Posted at 9:01 AM, Mar 18, 2020
and last updated 2020-03-18 09:19:06-04

INDIANAPOLIS — Coronavirus has been especially problematic for those who are older or have health issues. Still, there's another segment of the population that doctors are classifying in that same at-risk category — pregnant women.

Dr. Chemen Neal, an IU Health OB/GYN, wants to relieve some of the anxiety mothers-to-be and their families may be feeling during this stressful time, by letting them know, doctors are doing everything they can to keep mother and their babies safe.

"We're relying on our experiences with other respiratory illnesses like influenza and SARS," Dr. Neal said, of how she and others are taking care of pregnant women.

With such little data out there about COVID-19 and how it interacts with pregnant women, that's really all they can do at this point.

"In those respiratory illnesses, pregnant women are at higher risk for being hospitalized and having much more severe symptoms," Dr. Neal said.

It's hard to know how many women, who are pregnant, have COVID-19. However, we do know that at least nine women with the virus delivered babies who didn't have it, according to "The Lancet," a peer-reviewed medical journal.

In the last several days, reports from London have come that a newborn baby tested positive for the virus. But, they're still trying to figure out if the mom gave it to the baby or if they got it during or after delivery.

Dr. Neal says there are a lot of unknowns, and it will be that way for a while.

"The pregnancies that we have experience with now ... were exposed very late in their pregnancy ... we don't know if there will be a difference of exposure early on in the pregnancy versus exposure later in the pregnancy," Dr. Neal said. "And that's something that's going to take a very long time to figure out."

That's why they're classifying pregnant women in the same risk group as those who are elderly.

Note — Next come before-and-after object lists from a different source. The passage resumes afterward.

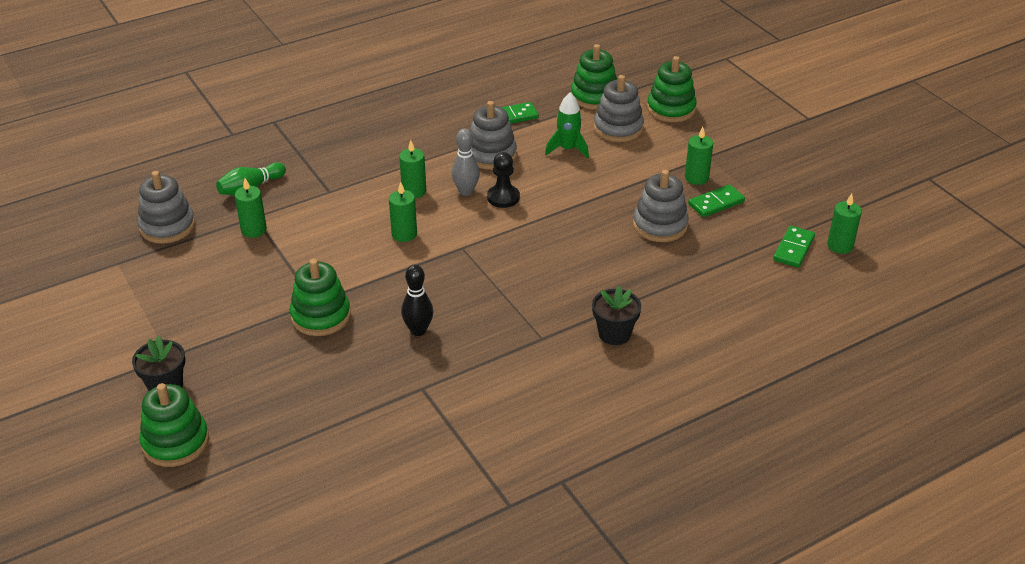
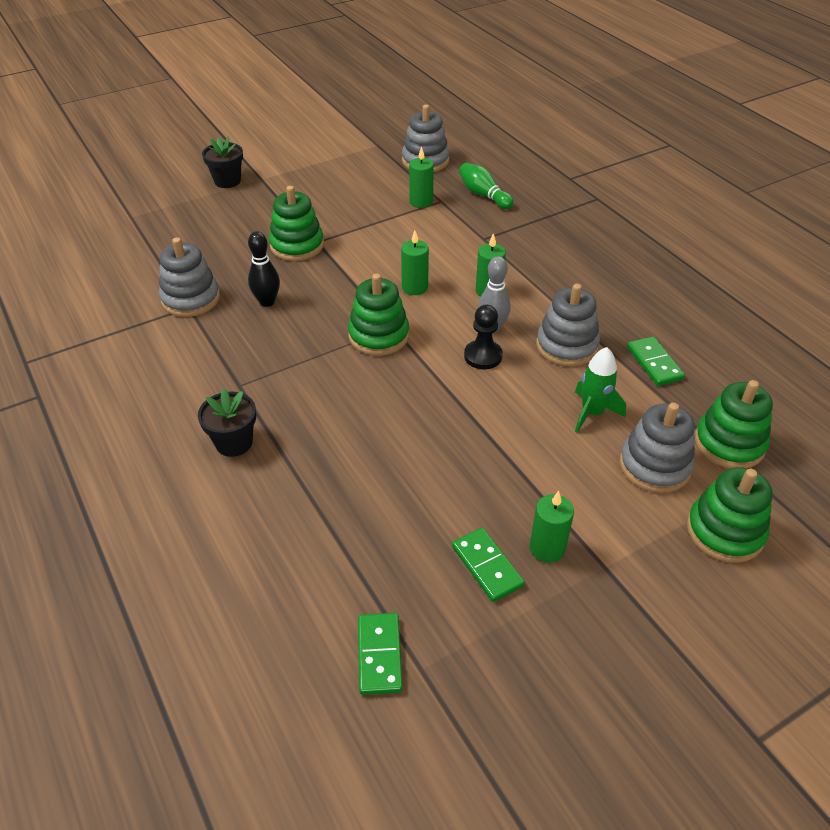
camera: 90 degrees right, 5 degrees up
green stacking toy [139,383,209,467] -> green stacking toy moved to [348,274,409,356]
grey stacking toy [633,170,689,242] -> grey stacking toy moved to [159,237,220,317]
green domino [773,226,815,268] -> green domino turned 60 degrees clockwise [358,613,403,695]
green candle [827,194,862,254] -> none

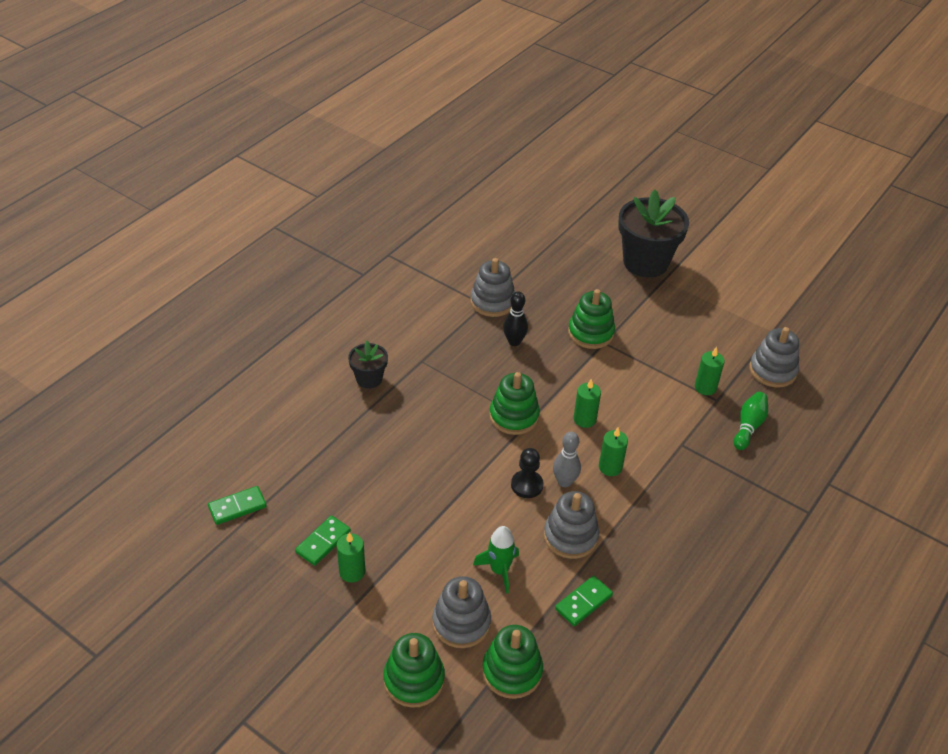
camera: 65 degrees right, 0 degrees up
black flower pot [202,136,243,188] -> black flower pot [618,190,689,278], size x1.97

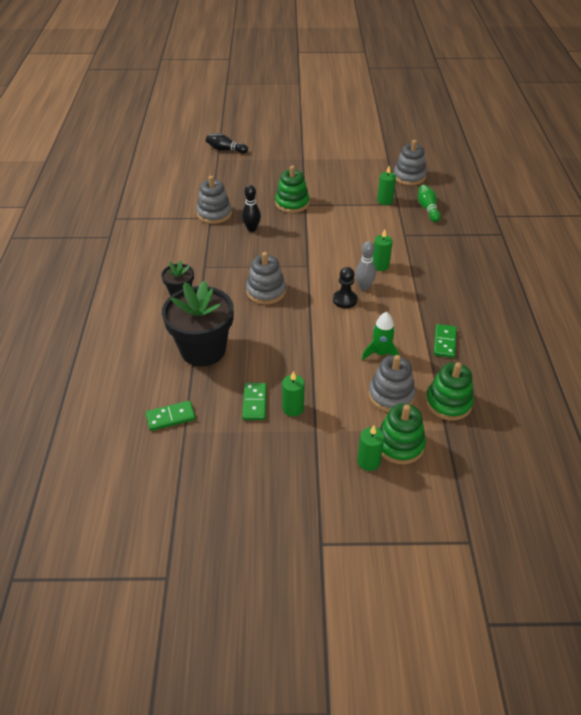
camera: 35 degrees left, 0 degrees up
green domino [208,486,267,525] -> green domino turned 45 degrees clockwise [146,401,195,431]
green stacking toy [489,372,540,435] -> none
grey stacking toy [544,491,599,559] -> grey stacking toy moved to [246,252,286,305]
green candle [573,379,601,428] -> green candle moved to [357,426,384,471]
black flower pot [618,190,689,278] -> black flower pot moved to [162,280,234,366]
none -> black bowling pin [206,133,248,154]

"We're evaluating if they're stable," Dr. Neal said. "We really have a low threshold for any kind of intervention or hospitalization if they have a lot of significant respiratory symptoms."

The guidance for pregnant women will continue to evolve as we learn more about the COVID-19 virus, so you're encouraged to talk to your doctor and ask any questions you have to keep you and your baby safe.

Dr. Neal also informed us that there is no evidence that breastmilk can pass the coronavirus to babies. But, if you, as a mom, suspect you have COVID-19, another caregiver needs to feed and take care of the child.